This is a 5-day workshop. All classes run 9 – 4 pm each day with lunch included from 12 – 1 pm.
Many of us keep journals as ways of chronicling our days and experiences. Some of us may even take part in journaling exercises such as Julia Cameron’s Morning Pages, designed to get us engaged with, and in charge of, the unfolding of our days. But how many of us really allow ourselves to cut loose with our creativity in our journals? These are safe spaces designed to allow us to explore, but do we really push that envelope?
This course will support students in pushing beyond the boundaries of their current journaling practice. Instead of just writing down the day’s events and reflecting on them, we’ll explore the idea of the journal as a pre-production space, one that can serve as both a reflective space and as an incubation space for the ideas for future projects.
Through engaging and structured daily exercises in both writing and art, we’ll map, sketch, and collage our creative ideas, incorporating found materials from our everyday lives and from the natural world. Together, we’ll look at ways to make our journaling process even more rich and generative, the pages reflective of both writing and art, and full of concepts to expand upon in our writing practice.

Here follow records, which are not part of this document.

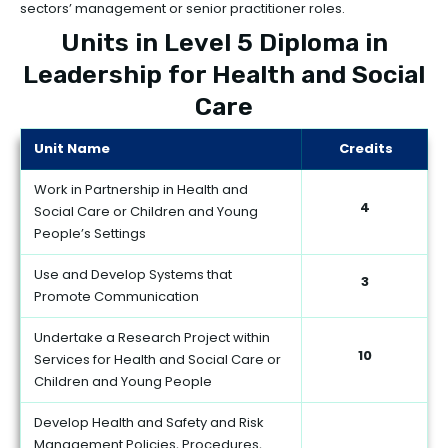
sectors’ management or senior practitioner roles.
Units in Level 5 Diploma in
Leadership for Health and Social
Care
Unit Name
Credits
Work in Partnership in Health and
4
Social Care or Children and Young
People’s Settings
Use and Develop Systems that
3
Promote Communication
Undertake a Research Project within
10
Services for Health and Social Care or
Children and Young People
Develop Health and Safety and Risk
Management Policies, Procedures,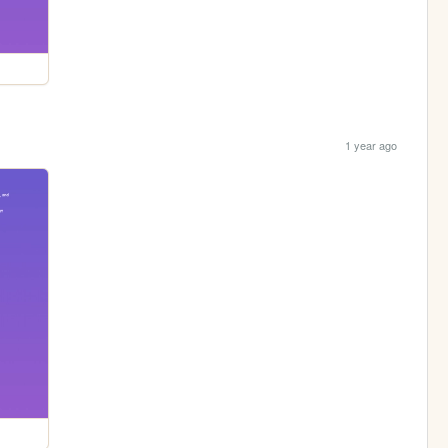
1 year ago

Initial materials will be provided by the instructor, but all participants are encouraged to bring with them magazines,fabric swatches, photos, stickers, maps, coloured pens, stamps, natural materials – any materials that feel inspirational and generative. This course welcomes participants of all skill levels.
Price: $892
This price includes: tuition, daily lunch, material fees (if required), any applicable taxes and is listed in Canadian Dollars.
Dr. Jenna Butler (she/her) is an award-winning poet, essayist, and editor. She is the author of three books of poetry, Seldom Seen Road, Wells, and Aphelion; a collection of ecological essays, A Profession of Hope: Farming on the Edge of the Grizzly Trail; and the Arctic travelogue Magnetic North: Sea Voyage to Svalbard. Her newest book, Revery: A Year of Bees, essays about beekeeping, climate grief, and trauma recovery, was a finalist for the 2021 Governor General’s Literary Award in Non-Fiction.